Exercise: Write out exactly the lines from the one containing "Identify the document" through the last line of the records below, including both.

Records for this task:
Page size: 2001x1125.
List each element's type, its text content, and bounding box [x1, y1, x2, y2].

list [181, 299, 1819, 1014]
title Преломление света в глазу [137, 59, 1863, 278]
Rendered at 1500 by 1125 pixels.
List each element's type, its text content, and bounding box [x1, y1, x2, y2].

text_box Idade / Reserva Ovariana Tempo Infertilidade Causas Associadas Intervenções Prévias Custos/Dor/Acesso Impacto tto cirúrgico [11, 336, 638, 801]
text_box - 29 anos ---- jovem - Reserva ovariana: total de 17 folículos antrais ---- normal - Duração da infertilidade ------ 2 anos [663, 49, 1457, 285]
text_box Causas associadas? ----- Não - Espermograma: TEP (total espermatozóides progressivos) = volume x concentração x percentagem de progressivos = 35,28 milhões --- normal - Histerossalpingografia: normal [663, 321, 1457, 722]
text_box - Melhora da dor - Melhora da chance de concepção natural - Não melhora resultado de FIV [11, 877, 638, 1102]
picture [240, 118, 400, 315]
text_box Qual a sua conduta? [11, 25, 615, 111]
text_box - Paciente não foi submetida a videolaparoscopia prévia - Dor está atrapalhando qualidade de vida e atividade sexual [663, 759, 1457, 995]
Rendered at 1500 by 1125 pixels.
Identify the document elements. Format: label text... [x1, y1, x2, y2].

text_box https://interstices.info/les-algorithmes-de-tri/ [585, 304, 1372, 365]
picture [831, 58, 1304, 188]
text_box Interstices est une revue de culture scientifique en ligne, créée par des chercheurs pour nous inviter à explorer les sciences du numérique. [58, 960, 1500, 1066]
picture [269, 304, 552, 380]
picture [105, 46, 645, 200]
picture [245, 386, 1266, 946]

Reply:
Identify the document elements. Format: label text... [x1, y1, x2, y2].

text_box https://interstices.info/les-algorithmes-de-tri/ [585, 304, 1372, 365]
picture [831, 58, 1304, 188]
text_box Interstices est une revue de culture scientifique en ligne, créée par des chercheurs pour nous inviter à explorer les sciences du numérique. [58, 960, 1500, 1066]
picture [269, 304, 552, 380]
picture [105, 46, 645, 200]
picture [245, 386, 1266, 946]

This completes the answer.